ACTIVITY:
Transcribe all of the records, leaving out any pictures.

RECORD SET:
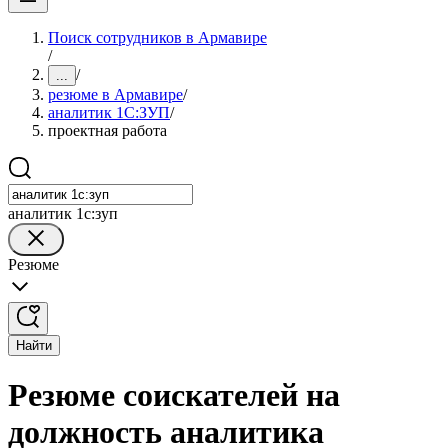
Поиск сотрудников в Армавире
/
/
...
резюме в Армавире
/
аналитик 1С:ЗУП
/
проектная работа
аналитик 1с:зуп
Резюме
Найти
Резюме соискателей на
должность аналитика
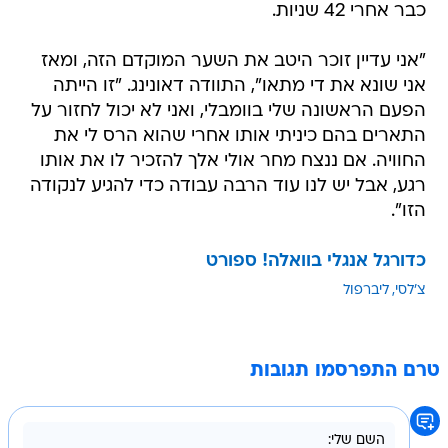
כבר אחרי 42 שניות.
"אני עדיין זוכר היטב את השער המוקדם הזה, ומאז
אני שונא את די מתאו", התוודה דאונינג. "זו הייתה
הפעם הראשונה שלי בוומבלי, ואני לא יכול לחזור על
התארים בהם כיניתי אותו אחרי שהוא הרס לי את
החוויה. אם ננצח מחר אולי אלך להזכיר לו את אותו
רגע, אבל יש לנו עוד הרבה עבודה כדי להגיע לנקודה
הזו".
כדורגל אנגלי בוואלה! ספורט
צ'לסי
ליברפול
טרם התפרסמו תגובות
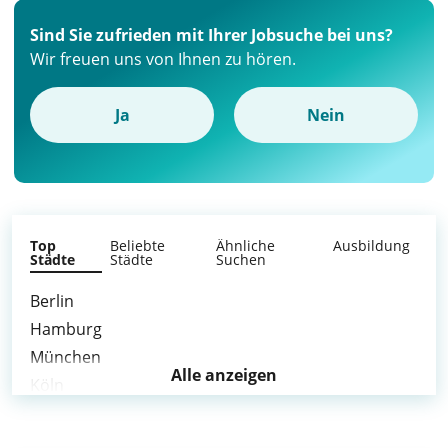
Sind Sie zufrieden mit Ihrer Jobsuche bei uns?
Wir freuen uns von Ihnen zu hören.
Ja
Nein
Top
Beliebte
Ähnliche
Ausbildung
Städte
Städte
Suchen
Berlin
Hamburg
München
Alle anzeigen
Köln
Frankfurt am Main
Stuttgart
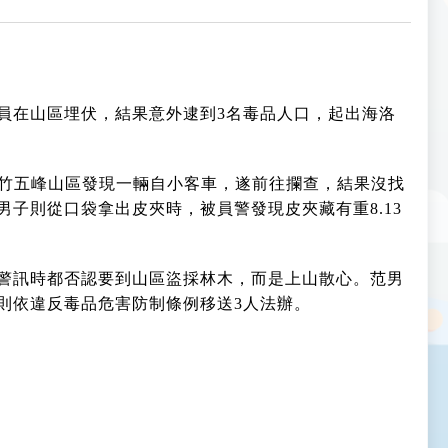
員在山區埋伏，結果意外逮到3名毒品人口，起出海洛
新竹五峰山區發現一輛自小客車，遂前往攔查，結果沒找
男子則從口袋拿出皮夾時，被員警發現皮夾藏有重8.13
則於警訊時都否認要到山區盜採林木，而是上山散心。范男
則依違反毒品危害防制條例移送3人法辦。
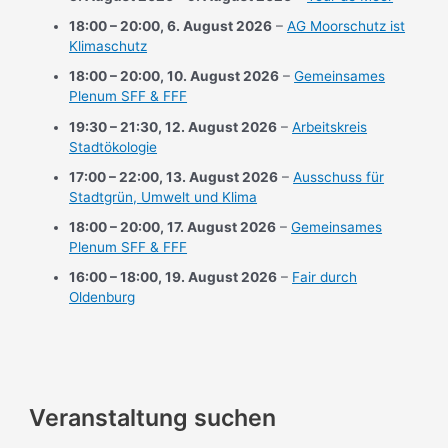
18:00
–
20:00
,
6. August 2026
–
AG Moorschutz ist
Klimaschutz
18:00
–
20:00
,
10. August 2026
–
Gemeinsames
Plenum SFF & FFF
19:30
–
21:30
,
12. August 2026
–
Arbeitskreis
Stadtökologie
17:00
–
22:00
,
13. August 2026
–
Ausschuss für
Stadtgrün, Umwelt und Klima
18:00
–
20:00
,
17. August 2026
–
Gemeinsames
Plenum SFF & FFF
16:00
–
18:00
,
19. August 2026
–
Fair durch
Oldenburg
Veranstaltung suchen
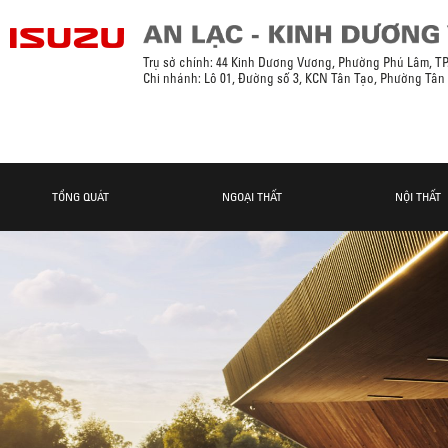
Trụ sở chính: 44 Kinh Dương Vương, Phường Phú Lâm, T
Chi nhánh: Lô 01, Đường số 3, KCN Tân Tạo, Phường Tân
TỔNG QUÁT
NGOẠI THẤT
NỘI THẤT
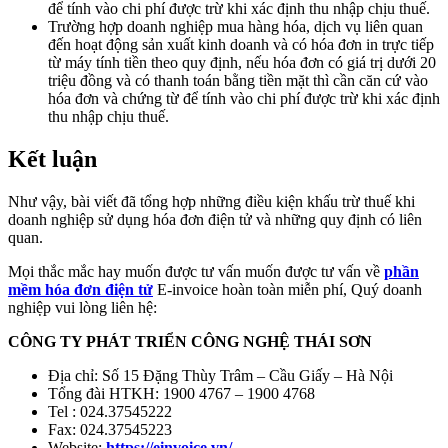
để tính vào chi phí được trừ khi xác định thu nhập chịu thuế.
Trường hợp doanh nghiệp mua hàng hóa, dịch vụ liên quan
đến hoạt động sản xuất kinh doanh và có hóa đơn in trực tiếp
từ máy tính tiền theo quy định, nếu hóa đơn có giá trị dưới 20
triệu đồng và có thanh toán bằng tiền mặt thì cần căn cứ vào
hóa đơn và chứng từ để tính vào chi phí được trừ khi xác định
thu nhập chịu thuế.
Kết luận
Như vậy, bài viết đã tổng hợp những điều kiện khấu trừ thuế khi
doanh nghiệp sử dụng hóa đơn điện tử và những quy định có liên
quan.
Mọi thắc mắc hay muốn được tư vấn muốn được tư vấn về
phần
mềm hóa đơn điện tử
E-invoice hoàn toàn miễn phí, Quý doanh
nghiệp vui lòng liên hệ:
CÔNG TY PHÁT TRIỂN CÔNG NGHỆ THÁI SƠN
Địa chỉ: Số 15 Đặng Thùy Trâm – Cầu Giấy – Hà Nội
Tổng đài HTKH: 1900 4767 – 1900 4768
Tel : 024.37545222
Fax: 024.37545223
Website:
https://einvoice.vn/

ANSWER BELOW:
Поиск сотрудников в Армавире
/
/
...
резюме в Армавире
/
аналитик 1С:ЗУП
/
проектная работа
аналитик 1с:зуп
Резюме
Найти
Резюме соискателей на
должность аналитика
כבר אחרי 42 שניות.
"אני עדיין זוכר היטב את השער המוקדם הזה, ומאז
אני שונא את די מתאו", התוודה דאונינג. "זו הייתה
הפעם הראשונה שלי בוומבלי, ואני לא יכול לחזור על
התארים בהם כיניתי אותו אחרי שהוא הרס לי את
החוויה. אם ננצח מחר אולי אלך להזכיר לו את אותו
רגע, אבל יש לנו עוד הרבה עבודה כדי להגיע לנקודה
הזו".
כדורגל אנגלי בוואלה! ספורט
צ'לסי
ליברפול
טרם התפרסמו תגובות
Sind Sie zufrieden mit Ihrer Jobsuche bei uns?
Wir freuen uns von Ihnen zu hören.
Ja
Nein
Top
Beliebte
Ähnliche
Ausbildung
Städte
Städte
Suchen
Berlin
Hamburg
München
Alle anzeigen
Köln
Frankfurt am Main
Stuttgart
員在山區埋伏，結果意外逮到3名毒品人口，起出海洛
新竹五峰山區發現一輛自小客車，遂前往攔查，結果沒找
男子則從口袋拿出皮夾時，被員警發現皮夾藏有重8.13
則於警訊時都否認要到山區盜採林木，而是上山散心。范男
則依違反毒品危害防制條例移送3人法辦。
18:00
–
20:00
,
6. August 2026
–
AG Moorschutz ist
Klimaschutz
18:00
–
20:00
,
10. August 2026
–
Gemeinsames
Plenum SFF & FFF
19:30
–
21:30
,
12. August 2026
–
Arbeitskreis
Stadtökologie
17:00
–
22:00
,
13. August 2026
–
Ausschuss für
Stadtgrün, Umwelt und Klima
18:00
–
20:00
,
17. August 2026
–
Gemeinsames
Plenum SFF & FFF
16:00
–
18:00
,
19. August 2026
–
Fair durch
Oldenburg
Veranstaltung suchen
Trụ sở chính: 44 Kinh Dương Vương, Phường Phú Lâm, T
Chi nhánh: Lô 01, Đường số 3, KCN Tân Tạo, Phường Tân
TỔNG QUÁT
NGOẠI THẤT
NỘI THẤT
để tính vào chi phí được trừ khi xác định thu nhập chịu thuế.
Trường hợp doanh nghiệp mua hàng hóa, dịch vụ liên quan
đến hoạt động sản xuất kinh doanh và có hóa đơn in trực tiếp
từ máy tính tiền theo quy định, nếu hóa đơn có giá trị dưới 20
triệu đồng và có thanh toán bằng tiền mặt thì cần căn cứ vào
hóa đơn và chứng từ để tính vào chi phí được trừ khi xác định
thu nhập chịu thuế.
Kết luận
Như vậy, bài viết đã tổng hợp những điều kiện khấu trừ thuế khi
doanh nghiệp sử dụng hóa đơn điện tử và những quy định có liên
quan.
Mọi thắc mắc hay muốn được tư vấn muốn được tư vấn về
phần
mềm hóa đơn điện tử
E-invoice hoàn toàn miễn phí, Quý doanh
nghiệp vui lòng liên hệ:
CÔNG TY PHÁT TRIỂN CÔNG NGHỆ THÁI SƠN
Địa chỉ: Số 15 Đặng Thùy Trâm – Cầu Giấy – Hà Nội
Tổng đài HTKH: 1900 4767 – 1900 4768
Tel : 024.37545222
Fax: 024.37545223
Website:
https://einvoice.vn/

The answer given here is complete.